* Directions
Using the records below, transcribe word for word the stretch from the line that contains "focal_35mm: 37" through the line that contains "hfov_deg: 25.7", both end lines included, and nothing else.

* Listed entries
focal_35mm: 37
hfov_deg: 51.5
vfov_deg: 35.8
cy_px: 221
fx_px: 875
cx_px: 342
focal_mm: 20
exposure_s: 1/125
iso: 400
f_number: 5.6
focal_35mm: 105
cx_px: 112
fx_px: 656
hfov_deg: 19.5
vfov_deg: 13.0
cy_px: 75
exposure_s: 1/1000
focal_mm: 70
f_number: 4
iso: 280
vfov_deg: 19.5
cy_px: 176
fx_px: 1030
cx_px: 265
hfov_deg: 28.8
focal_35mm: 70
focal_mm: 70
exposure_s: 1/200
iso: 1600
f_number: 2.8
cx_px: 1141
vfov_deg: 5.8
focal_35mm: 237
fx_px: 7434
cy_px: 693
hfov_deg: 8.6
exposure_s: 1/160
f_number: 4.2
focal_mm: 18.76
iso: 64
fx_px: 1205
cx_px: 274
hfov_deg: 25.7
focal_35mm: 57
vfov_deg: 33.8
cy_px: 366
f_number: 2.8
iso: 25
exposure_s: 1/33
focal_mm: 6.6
* * *
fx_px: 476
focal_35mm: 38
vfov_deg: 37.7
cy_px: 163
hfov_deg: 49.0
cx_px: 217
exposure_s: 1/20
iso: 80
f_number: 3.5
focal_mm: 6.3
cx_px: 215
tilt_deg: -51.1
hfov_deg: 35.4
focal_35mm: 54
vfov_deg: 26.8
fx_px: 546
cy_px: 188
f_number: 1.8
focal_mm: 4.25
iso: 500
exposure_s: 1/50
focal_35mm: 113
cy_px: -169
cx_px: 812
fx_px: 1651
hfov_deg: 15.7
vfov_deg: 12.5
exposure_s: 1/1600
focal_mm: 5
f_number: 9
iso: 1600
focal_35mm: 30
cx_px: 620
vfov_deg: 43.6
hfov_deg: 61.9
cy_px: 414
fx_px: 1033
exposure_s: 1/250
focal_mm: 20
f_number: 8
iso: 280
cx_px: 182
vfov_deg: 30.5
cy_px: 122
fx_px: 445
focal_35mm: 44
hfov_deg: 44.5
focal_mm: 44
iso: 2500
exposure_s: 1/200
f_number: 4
==
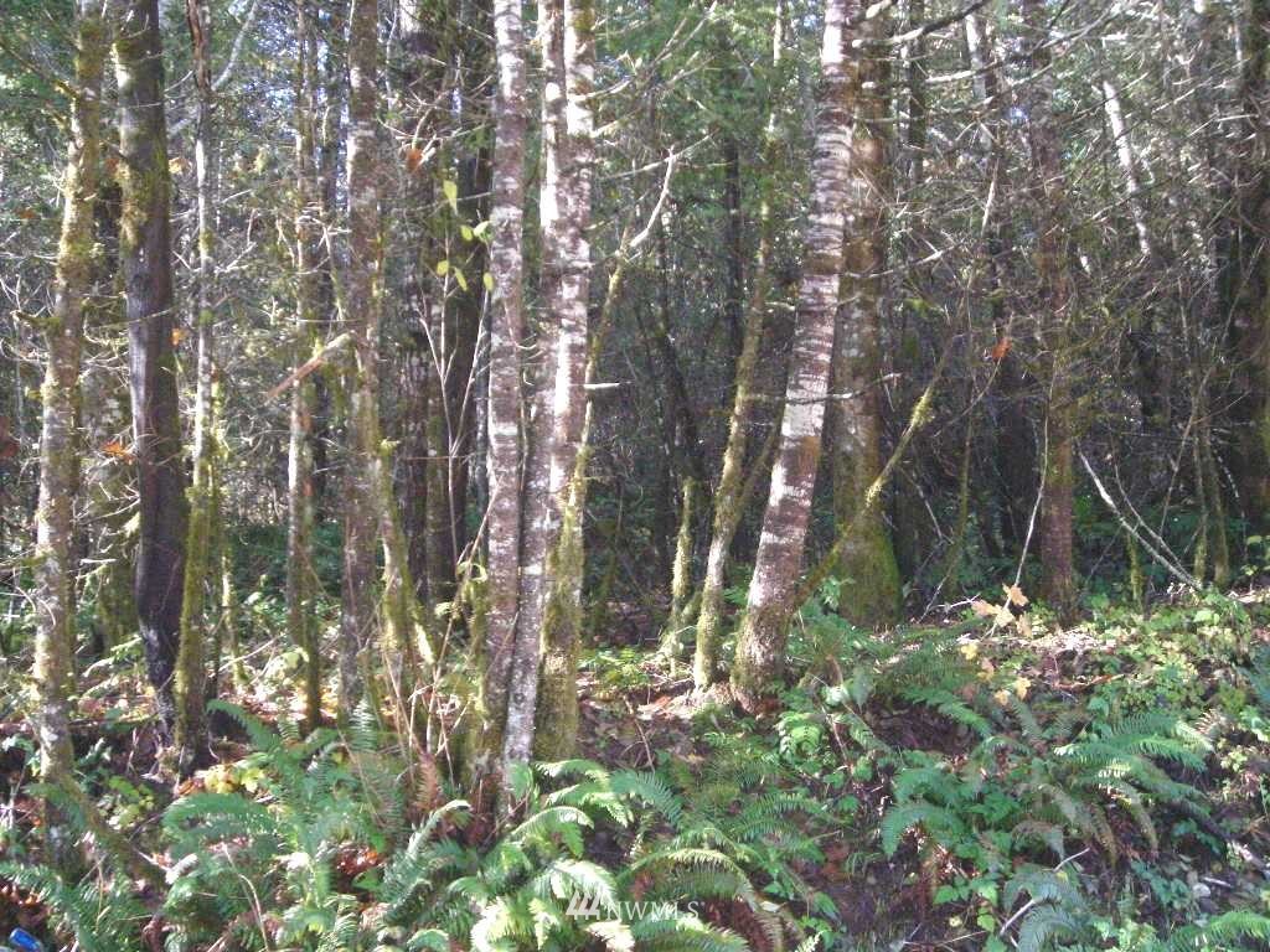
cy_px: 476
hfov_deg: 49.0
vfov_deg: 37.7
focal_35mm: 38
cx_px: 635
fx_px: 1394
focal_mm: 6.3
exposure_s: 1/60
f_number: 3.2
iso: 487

* Exercise output
focal_35mm: 37
hfov_deg: 51.5
vfov_deg: 35.8
cy_px: 221
fx_px: 875
cx_px: 342
focal_mm: 20
exposure_s: 1/125
iso: 400
f_number: 5.6
focal_35mm: 105
cx_px: 112
fx_px: 656
hfov_deg: 19.5
vfov_deg: 13.0
cy_px: 75
exposure_s: 1/1000
focal_mm: 70
f_number: 4
iso: 280
vfov_deg: 19.5
cy_px: 176
fx_px: 1030
cx_px: 265
hfov_deg: 28.8
focal_35mm: 70
focal_mm: 70
exposure_s: 1/200
iso: 1600
f_number: 2.8
cx_px: 1141
vfov_deg: 5.8
focal_35mm: 237
fx_px: 7434
cy_px: 693
hfov_deg: 8.6
exposure_s: 1/160
f_number: 4.2
focal_mm: 18.76
iso: 64
fx_px: 1205
cx_px: 274
hfov_deg: 25.7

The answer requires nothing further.